Copy each line of the following data that contains "right".

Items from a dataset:

[Start of section]

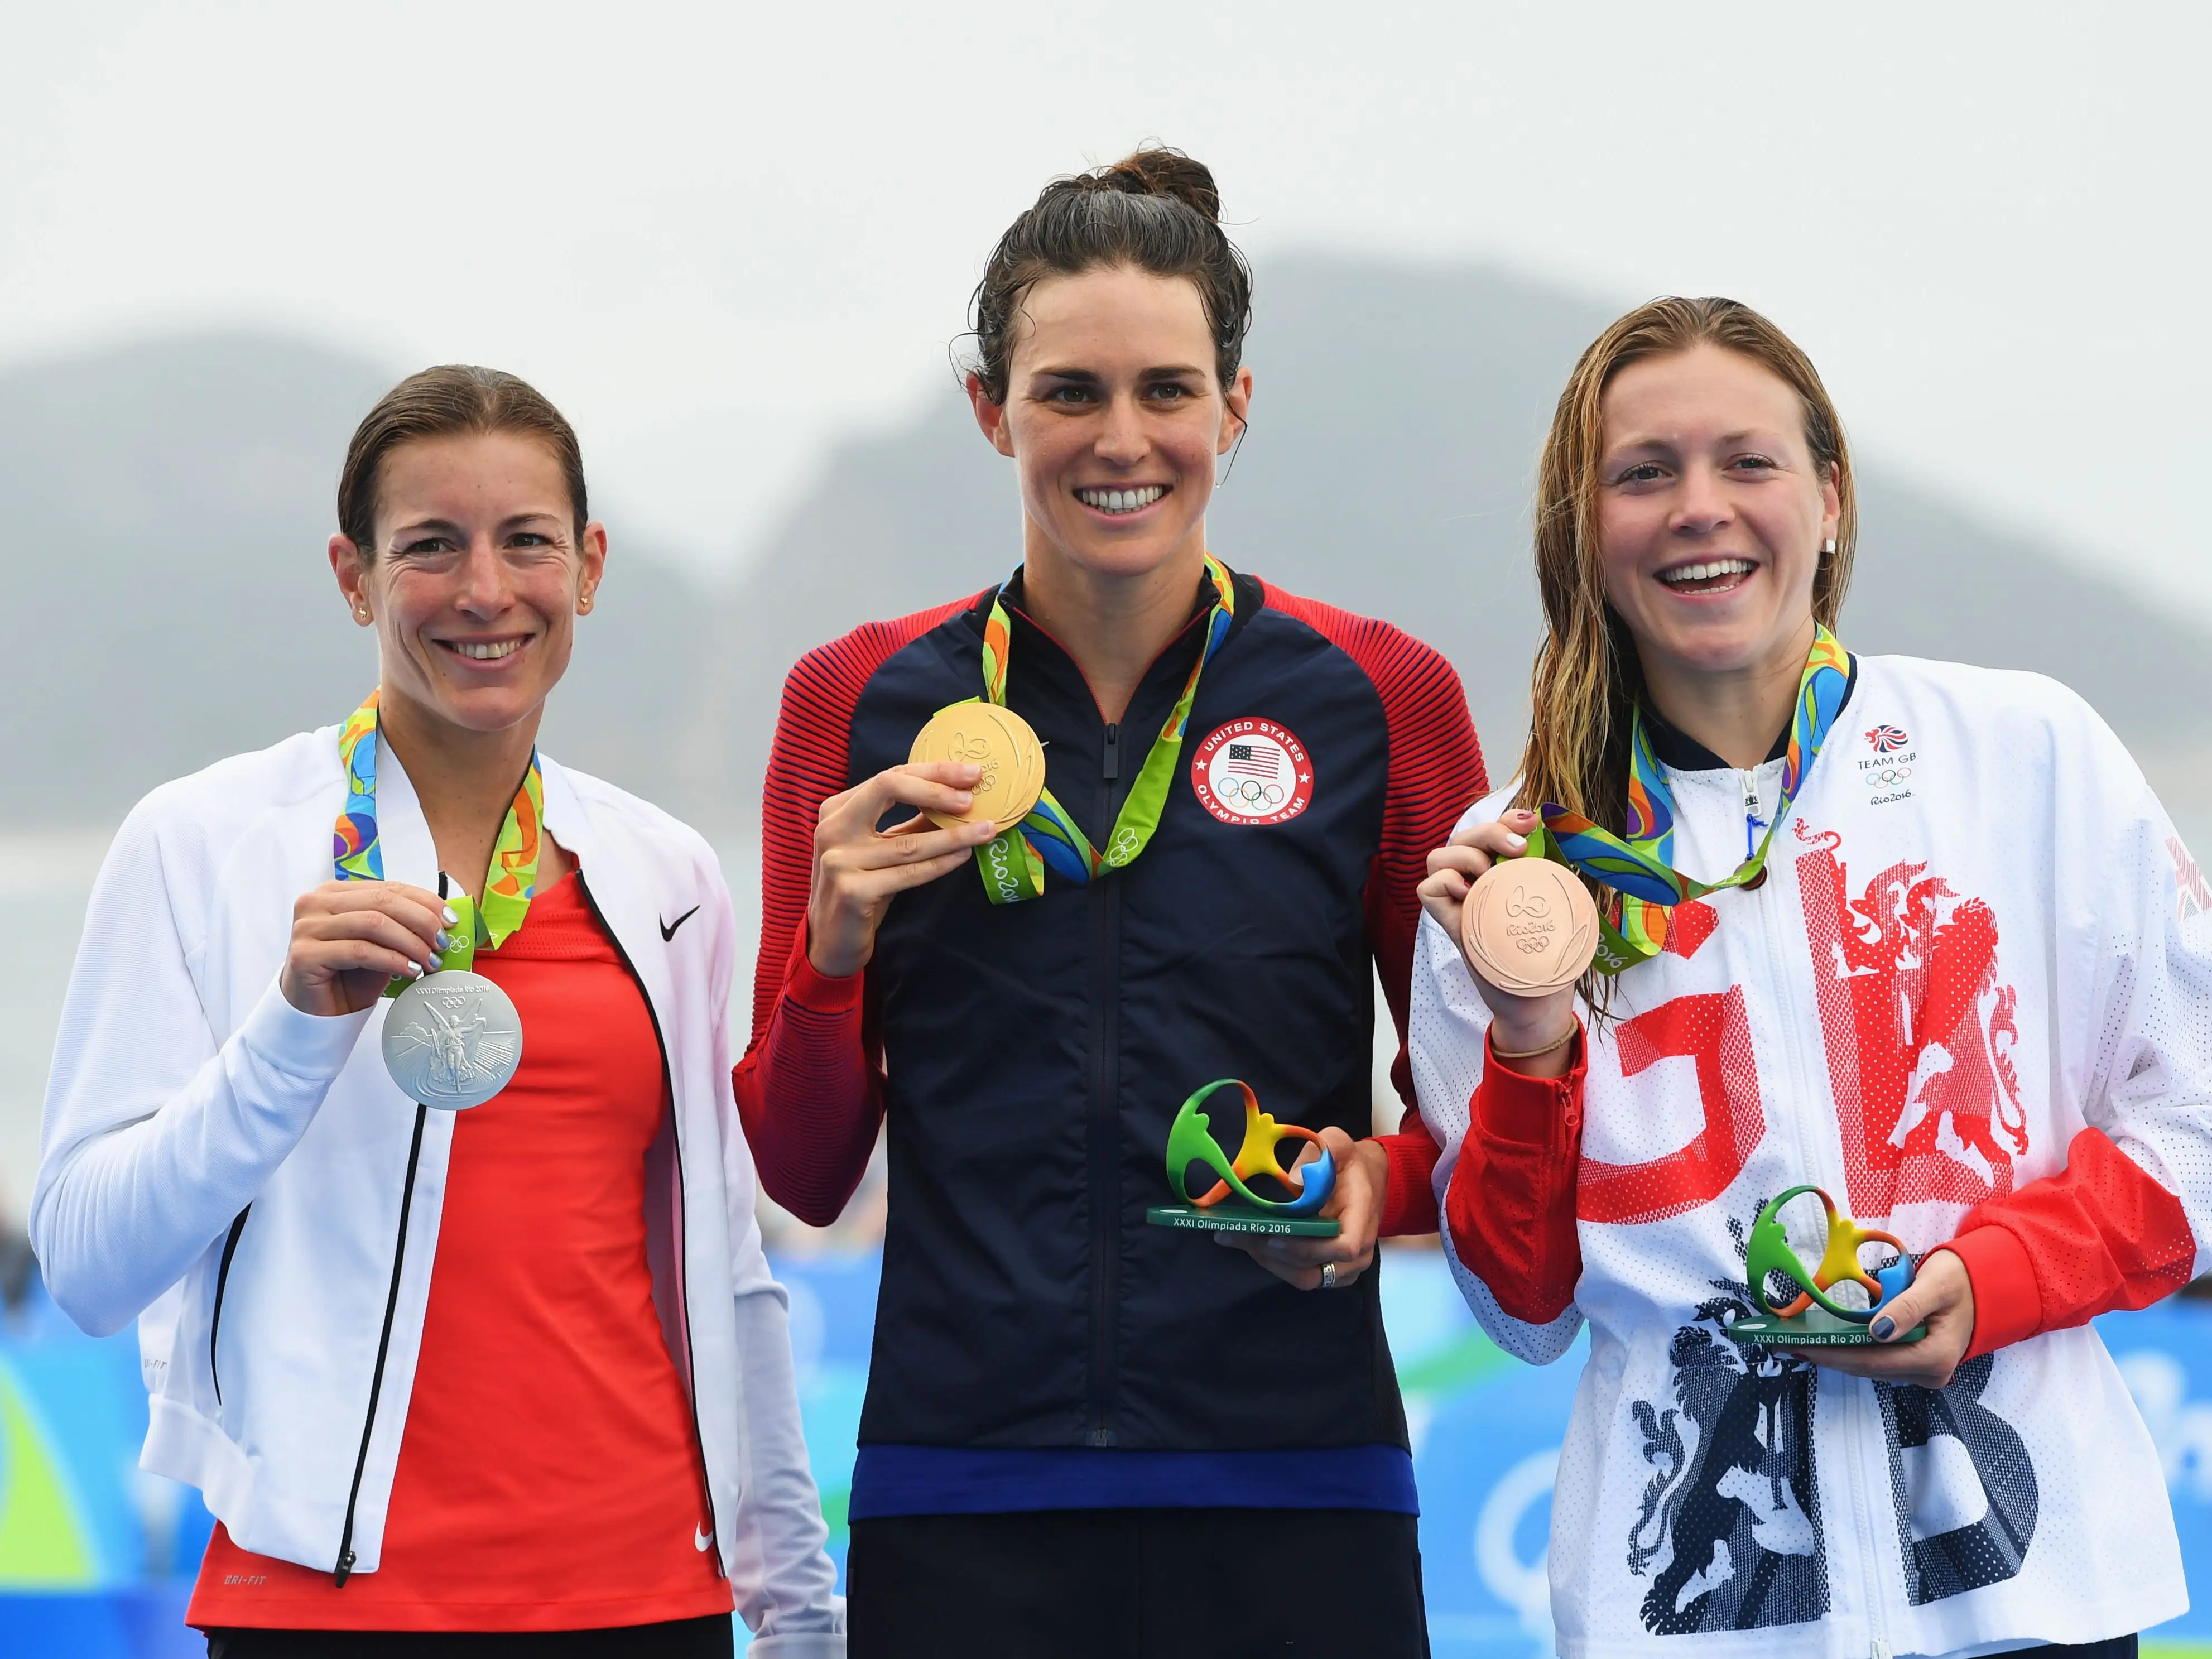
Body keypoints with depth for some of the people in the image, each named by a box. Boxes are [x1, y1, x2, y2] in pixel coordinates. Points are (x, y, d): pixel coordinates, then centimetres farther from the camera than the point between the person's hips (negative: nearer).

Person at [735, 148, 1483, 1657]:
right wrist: (835, 948, -9)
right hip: (961, 1510, 1)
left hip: (1295, 1496, 0)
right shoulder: (860, 708, 5)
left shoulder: (1382, 699, 2)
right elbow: (802, 1177, 9)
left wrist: (1386, 1183, -11)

[End of section]

Solution to the problem:
right wrist: (835, 948, -9)
right hip: (961, 1510, 1)
right shoulder: (860, 708, 5)
right elbow: (802, 1177, 9)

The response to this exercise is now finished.